» **TASK STATEMENT**
Convert the lines, starting with the first one and going on through the line containing "common name: Meadow bunting", into a two-column CSV with the headers rank and value, one row per line. Put each text in its own quoted field and replace any line breaks with spaces.

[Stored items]

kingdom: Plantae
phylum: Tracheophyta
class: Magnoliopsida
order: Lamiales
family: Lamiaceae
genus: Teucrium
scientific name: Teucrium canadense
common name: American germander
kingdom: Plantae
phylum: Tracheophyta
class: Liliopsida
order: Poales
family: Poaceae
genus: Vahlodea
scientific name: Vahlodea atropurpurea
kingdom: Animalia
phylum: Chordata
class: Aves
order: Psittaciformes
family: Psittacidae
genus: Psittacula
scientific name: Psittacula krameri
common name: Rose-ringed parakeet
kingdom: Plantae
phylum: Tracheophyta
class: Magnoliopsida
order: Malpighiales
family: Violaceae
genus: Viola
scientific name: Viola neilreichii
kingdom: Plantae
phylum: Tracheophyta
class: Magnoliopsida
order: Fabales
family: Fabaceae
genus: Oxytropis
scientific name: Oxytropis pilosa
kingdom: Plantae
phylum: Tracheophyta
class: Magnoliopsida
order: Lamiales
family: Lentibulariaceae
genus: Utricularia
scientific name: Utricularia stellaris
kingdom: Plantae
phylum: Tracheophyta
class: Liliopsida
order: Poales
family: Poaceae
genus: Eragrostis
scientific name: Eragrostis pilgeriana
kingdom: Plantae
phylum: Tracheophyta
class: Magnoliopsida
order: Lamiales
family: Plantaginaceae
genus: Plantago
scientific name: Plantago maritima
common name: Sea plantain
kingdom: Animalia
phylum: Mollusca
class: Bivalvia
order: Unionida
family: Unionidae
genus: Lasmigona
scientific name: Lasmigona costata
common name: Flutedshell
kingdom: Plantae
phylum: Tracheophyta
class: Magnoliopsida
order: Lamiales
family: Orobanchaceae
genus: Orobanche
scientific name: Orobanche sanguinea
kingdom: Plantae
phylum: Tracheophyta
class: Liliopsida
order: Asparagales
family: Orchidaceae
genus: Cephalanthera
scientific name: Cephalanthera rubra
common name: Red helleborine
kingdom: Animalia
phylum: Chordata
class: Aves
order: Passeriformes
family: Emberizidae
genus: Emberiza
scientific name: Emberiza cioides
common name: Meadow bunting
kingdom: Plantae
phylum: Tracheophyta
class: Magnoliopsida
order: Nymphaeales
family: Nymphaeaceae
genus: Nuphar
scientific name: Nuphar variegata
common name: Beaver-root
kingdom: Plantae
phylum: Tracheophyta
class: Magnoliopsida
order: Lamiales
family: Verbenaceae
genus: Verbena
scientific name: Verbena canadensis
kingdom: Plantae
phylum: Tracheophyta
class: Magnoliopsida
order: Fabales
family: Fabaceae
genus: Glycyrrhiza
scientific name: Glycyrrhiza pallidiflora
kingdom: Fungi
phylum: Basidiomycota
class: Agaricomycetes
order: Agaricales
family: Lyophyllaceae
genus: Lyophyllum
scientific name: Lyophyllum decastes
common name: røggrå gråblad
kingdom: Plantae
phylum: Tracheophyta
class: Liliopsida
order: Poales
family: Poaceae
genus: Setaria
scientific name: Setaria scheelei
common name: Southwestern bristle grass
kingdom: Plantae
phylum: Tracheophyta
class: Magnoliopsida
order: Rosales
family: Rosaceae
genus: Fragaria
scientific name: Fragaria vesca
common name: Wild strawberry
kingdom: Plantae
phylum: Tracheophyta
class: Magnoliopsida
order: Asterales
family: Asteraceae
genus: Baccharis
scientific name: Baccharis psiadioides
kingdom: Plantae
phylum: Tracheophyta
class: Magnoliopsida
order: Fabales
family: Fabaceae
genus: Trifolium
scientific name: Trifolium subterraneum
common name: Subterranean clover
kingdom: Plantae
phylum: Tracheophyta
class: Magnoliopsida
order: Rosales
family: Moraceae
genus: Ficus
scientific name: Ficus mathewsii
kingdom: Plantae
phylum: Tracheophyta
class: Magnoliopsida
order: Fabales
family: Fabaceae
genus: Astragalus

» **SOLUTION TO THIS EXERCISE**
rank,value
"kingdom:","Plantae"
"phylum:","Tracheophyta"
"class:","Magnoliopsida"
"order:","Lamiales"
"family:","Lamiaceae"
"genus:","Teucrium"
"scientific name:","Teucrium canadense"
"common name:","American germander"
"kingdom:","Plantae"
"phylum:","Tracheophyta"
"class:","Liliopsida"
"order:","Poales"
"family:","Poaceae"
"genus:","Vahlodea"
"scientific name:","Vahlodea atropurpurea"
"kingdom:","Animalia"
"phylum:","Chordata"
"class:","Aves"
"order:","Psittaciformes"
"family:","Psittacidae"
"genus:","Psittacula"
"scientific name:","Psittacula krameri"
"common name:","Rose-ringed parakeet"
"kingdom:","Plantae"
"phylum:","Tracheophyta"
"class:","Magnoliopsida"
"order:","Malpighiales"
"family:","Violaceae"
"genus:","Viola"
"scientific name:","Viola neilreichii"
"kingdom:","Plantae"
"phylum:","Tracheophyta"
"class:","Magnoliopsida"
"order:","Fabales"
"family:","Fabaceae"
"genus:","Oxytropis"
"scientific name:","Oxytropis pilosa"
"kingdom:","Plantae"
"phylum:","Tracheophyta"
"class:","Magnoliopsida"
"order:","Lamiales"
"family:","Lentibulariaceae"
"genus:","Utricularia"
"scientific name:","Utricularia stellaris"
"kingdom:","Plantae"
"phylum:","Tracheophyta"
"class:","Liliopsida"
"order:","Poales"
"family:","Poaceae"
"genus:","Eragrostis"
"scientific name:","Eragrostis pilgeriana"
"kingdom:","Plantae"
"phylum:","Tracheophyta"
"class:","Magnoliopsida"
"order:","Lamiales"
"family:","Plantaginaceae"
"genus:","Plantago"
"scientific name:","Plantago maritima"
"common name:","Sea plantain"
"kingdom:","Animalia"
"phylum:","Mollusca"
"class:","Bivalvia"
"order:","Unionida"
"family:","Unionidae"
"genus:","Lasmigona"
"scientific name:","Lasmigona costata"
"common name:","Flutedshell"
"kingdom:","Plantae"
"phylum:","Tracheophyta"
"class:","Magnoliopsida"
"order:","Lamiales"
"family:","Orobanchaceae"
"genus:","Orobanche"
"scientific name:","Orobanche sanguinea"
"kingdom:","Plantae"
"phylum:","Tracheophyta"
"class:","Liliopsida"
"order:","Asparagales"
"family:","Orchidaceae"
"genus:","Cephalanthera"
"scientific name:","Cephalanthera rubra"
"common name:","Red helleborine"
"kingdom:","Animalia"
"phylum:","Chordata"
"class:","Aves"
"order:","Passeriformes"
"family:","Emberizidae"
"genus:","Emberiza"
"scientific name:","Emberiza cioides"
"common name:","Meadow bunting"